UNESCO’s Regional Director’s views were “corroborated” by a study which was presented by two participants from Turkey, Demet Gülhan and Inci Özyürük Güney.


Demet Gülhan, who, as a staff member of Iller Bank, participated in the damage assessment efforts conducted by the Ministry of Public Works after the 17 August 1999 earthquake, presented a comparison between steel-frame concrete buildings and traditional buildings in the city of Sakarya.  Inci Özyürük Güney provided the same comparison for the city of Gölcük and its suburbs.  For instance, in the Cumhuriyet district of Adapazari, while concrete buildings with proper permits collapsed, old wood-frame buildings sustained little damage and remained erect.


Similarly, in Gölcük’s heavily damaged sea-side Kavaklar neighbourhood, while concrete buildings “went down: as it were, traditional buildings saved lives.


Same in the world


The results that showed that this reality was the same everywhere else in the world constituted the most important “lessons learned” submissions to the conference. This is because the policies that destroyed the traditional heritage in Turkey were based on a “let’s not stay behind” discourse.  Yet, elsewhere in the world, while traditional buildings withstood earthquakes, modern buildings became the bearer of catastrophes. For example, the Chair of ICOMOS Wood Committee David [last name illegible] (England) stated that traditional buildings do not collapse in an earthquake because “they were developed by experience” and explained this thesis with examples from Nepal, China, the Philippines and Japan.
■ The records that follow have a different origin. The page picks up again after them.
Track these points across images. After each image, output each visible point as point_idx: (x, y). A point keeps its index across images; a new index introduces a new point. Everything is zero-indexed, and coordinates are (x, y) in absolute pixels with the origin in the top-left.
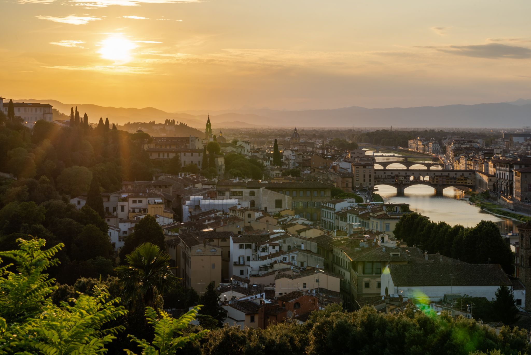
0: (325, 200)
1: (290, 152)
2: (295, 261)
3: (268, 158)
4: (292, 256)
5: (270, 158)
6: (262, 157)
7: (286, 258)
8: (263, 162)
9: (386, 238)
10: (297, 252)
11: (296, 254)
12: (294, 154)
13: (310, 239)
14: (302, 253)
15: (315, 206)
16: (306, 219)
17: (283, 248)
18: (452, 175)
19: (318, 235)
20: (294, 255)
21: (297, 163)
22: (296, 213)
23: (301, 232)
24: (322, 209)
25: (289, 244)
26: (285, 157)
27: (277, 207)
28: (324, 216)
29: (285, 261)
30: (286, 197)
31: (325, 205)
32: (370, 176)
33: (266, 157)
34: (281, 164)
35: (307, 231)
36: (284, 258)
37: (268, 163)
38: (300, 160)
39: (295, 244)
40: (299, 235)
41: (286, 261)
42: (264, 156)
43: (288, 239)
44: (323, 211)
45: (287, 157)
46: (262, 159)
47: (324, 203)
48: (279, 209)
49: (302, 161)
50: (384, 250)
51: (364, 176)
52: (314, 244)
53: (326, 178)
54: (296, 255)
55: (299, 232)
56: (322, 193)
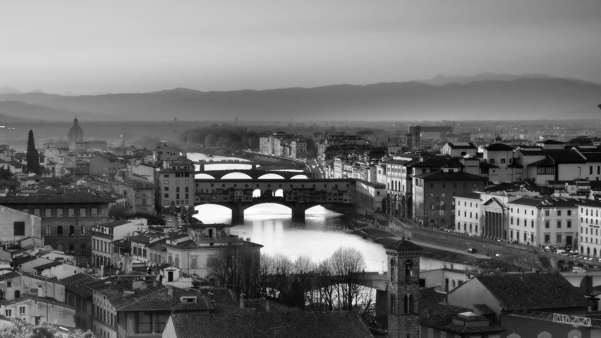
0: (100, 223)
1: (57, 152)
2: (25, 315)
3: (18, 161)
4: (21, 308)
5: (23, 160)
6: (9, 159)
7: (10, 311)
8: (9, 168)
9: (176, 275)
10: (29, 300)
11: (27, 303)
12: (62, 155)
13: (54, 280)
14: (37, 302)
15: (82, 233)
16: (63, 253)
17: (6, 295)
18: (319, 187)
19: (73, 274)
20: (22, 306)
21: (68, 169)
22: (46, 243)
23: (43, 270)
24: (94, 237)
25: (17, 288)
26: (48, 160)
27: (16, 234)
28: (96, 248)
29: (8, 317)
30: (32, 217)
31: (97, 230)
32: (187, 189)
33: (15, 159)
34: (39, 170)
35: (53, 268)
36: (7, 311)
37: (20, 170)
38: (72, 164)
39: (27, 288)
40: (40, 274)
41: (10, 315)
42: (12, 158)
43: (15, 280)
44: (94, 240)
45: (51, 160)
46: (8, 163)
47: (96, 228)
48: (18, 238)
49: (75, 166)
50: (170, 292)
51: (178, 189)
52: (61, 288)
53: (108, 190)
54: (26, 306)
55: (40, 269)
56: (94, 211)
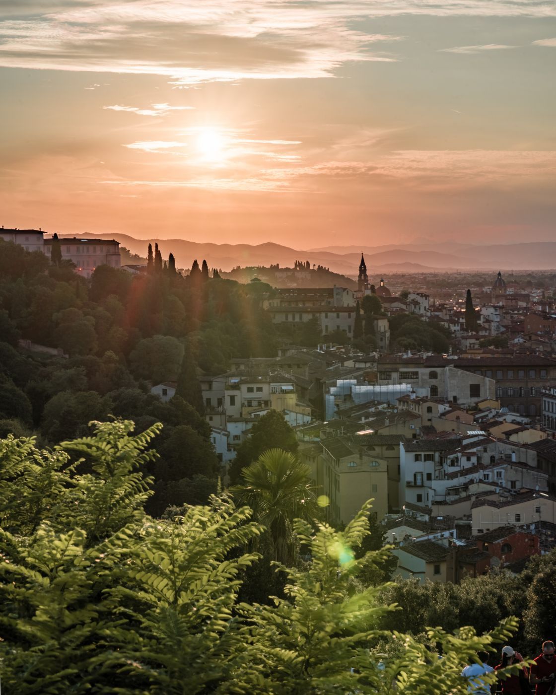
0: (548, 384)
1: (492, 310)
2: (502, 479)
3: (456, 319)
4: (497, 472)
5: (461, 319)
6: (448, 318)
7: (488, 475)
8: (449, 326)
10: (505, 466)
11: (503, 468)
12: (498, 313)
13: (525, 446)
14: (513, 467)
15: (532, 394)
16: (518, 415)
17: (482, 459)
19: (538, 439)
20: (500, 470)
21: (504, 326)
22: (502, 406)
23: (511, 435)
24: (544, 399)
25: (493, 454)
26: (484, 317)
27: (472, 395)
28: (547, 409)
29: (486, 480)
30: (487, 379)
31: (547, 392)
33: (454, 318)
34: (478, 328)
35: (520, 433)
36: (485, 475)
37: (457, 328)
38: (507, 322)
39: (501, 453)
40: (508, 438)
41: (488, 479)
42: (450, 316)
43: (490, 446)
44: (545, 401)
45: (487, 318)
46: (447, 321)
47: (547, 389)
48: (475, 400)
49: (510, 324)
52: (532, 453)
53: (549, 350)
54: (503, 471)
55: (508, 434)
56: (543, 373)
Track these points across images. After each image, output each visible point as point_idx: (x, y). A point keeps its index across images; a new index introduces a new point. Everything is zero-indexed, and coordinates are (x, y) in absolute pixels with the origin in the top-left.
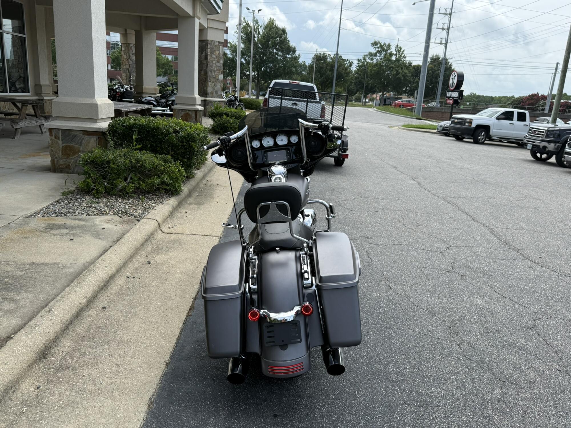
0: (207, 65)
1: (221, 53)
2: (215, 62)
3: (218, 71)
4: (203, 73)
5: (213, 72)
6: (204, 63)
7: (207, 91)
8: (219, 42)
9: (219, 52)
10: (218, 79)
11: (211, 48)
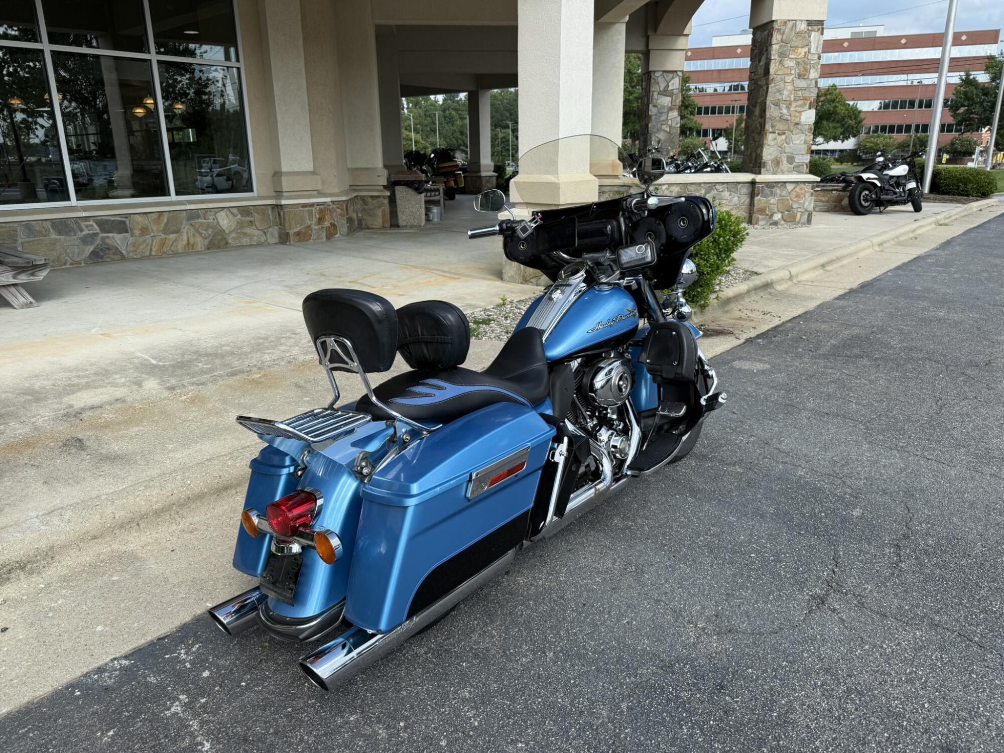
0: (768, 88)
1: (813, 51)
2: (789, 79)
3: (800, 103)
4: (757, 112)
5: (783, 106)
6: (761, 86)
7: (761, 157)
8: (810, 23)
9: (806, 50)
10: (797, 124)
11: (782, 41)
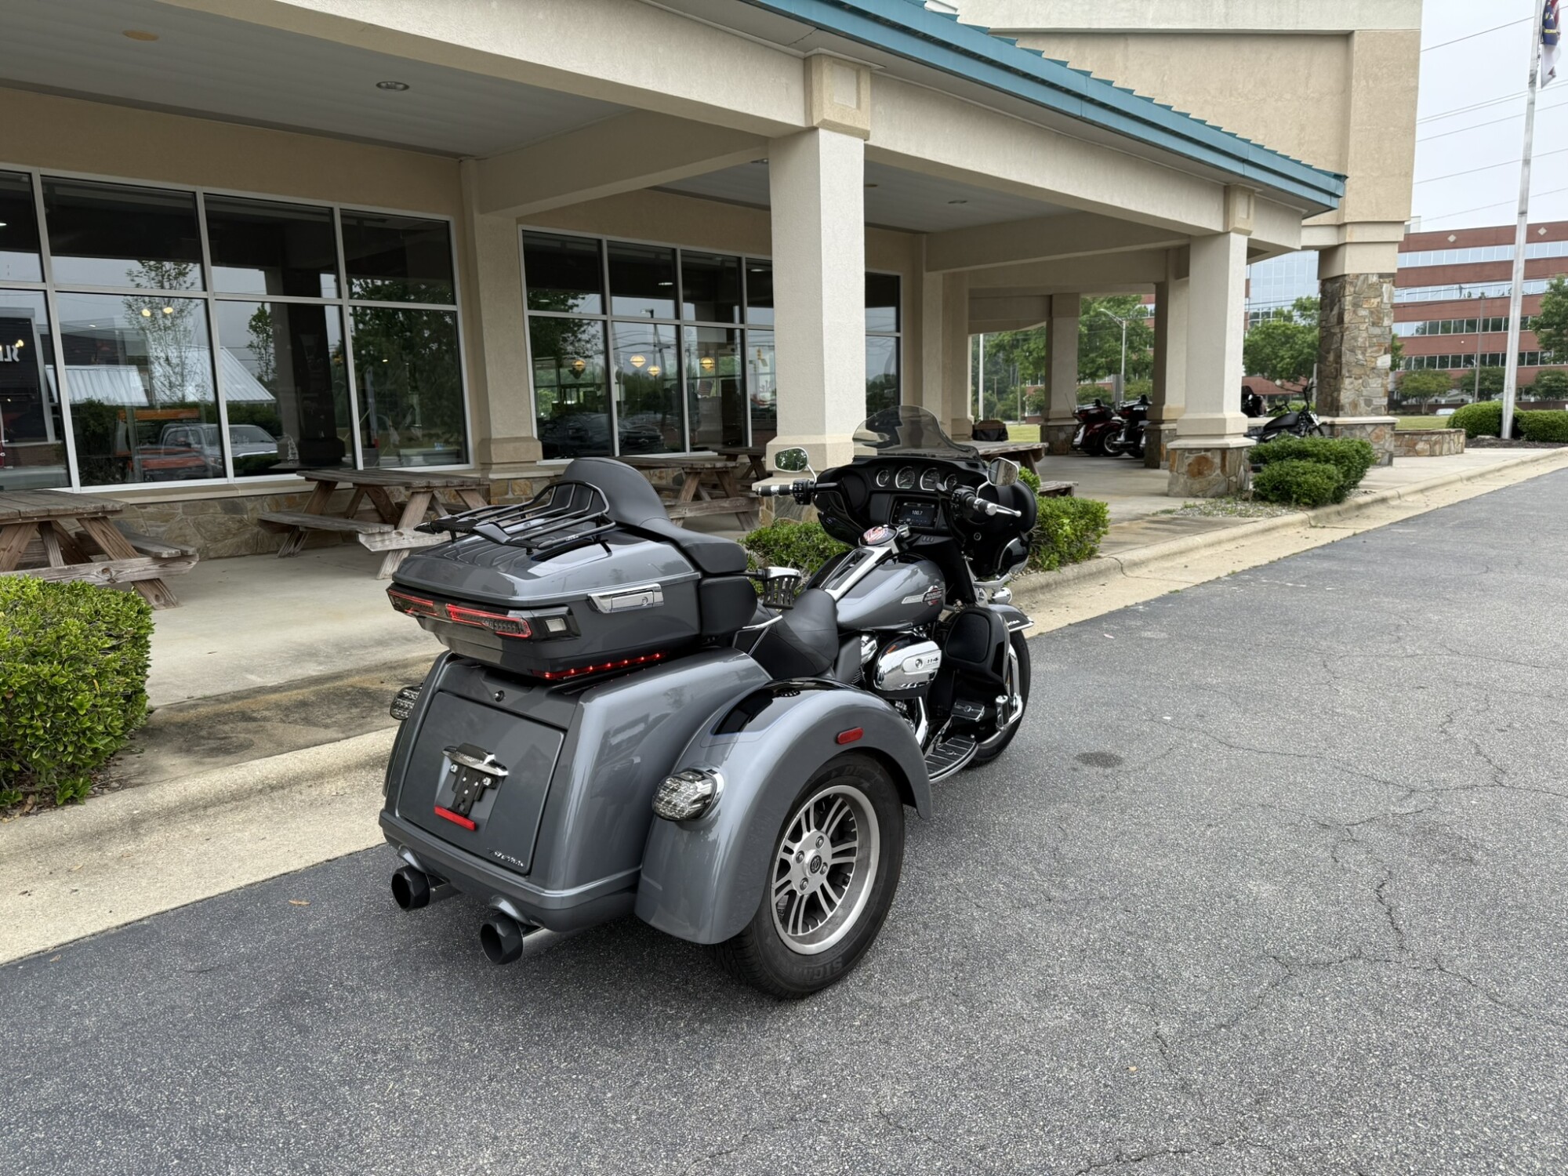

Randolph Langenbach [?], a participant from the US, reminded the conference that 90 percent of the buildings in the earthquake regions in the US are supported by wood frames.


The conference that is closing today heard these important papers which are critical for Istanbul where a major earthquake is being predicted and for Turkey which is an earthquake country.  The first two days, there were many “empty seats” in the conference hall.  We hope that at least today some of these seats will be filled and more people will see and learn from these sensible and sensitive experts who came here from 25 different countries.




Cumhuriyet,  22 November 2000



They Lectured on Earthquakes using “History”


It has been proven that traditional buildings are “secure”


Foreign experts went back to their countries after presenting their papers which contained the important message that traditional building systems sustained less damage in recent earthquakes both in Turkey and around the world.






The three-day international conference organized by International Council on Monuments and Sites (ICOMOS), UNESCO and the Ministry of Culture and entitled “Resistance to Earthquake of Traditional Buildings” has ended on 18 November 2000 Saturday with the participants “thanking” the organizing committee.


Turkey should be the one thanking these approximately 100 experts from 25 countries who emphasized “historical heritage” regarding “earthquake security.”


Turkey is a country whose architectural and building history goes back “13 thousand years” and this history has been shared by frequent earthquakes. Hence, the representatives of all three institutions, ICOMOS, UNESCO and the Ministry of Culture agreed that Turkey has the “accumulation” to provide the world with the lessons learned on earthquake-resistant building culture.


Sadly, not only Turkey did not offer such lessons learned [to the world], it also pushed aside this unique wealth of knowledge and experience and chose to be a slave to those “killer concrete weights.”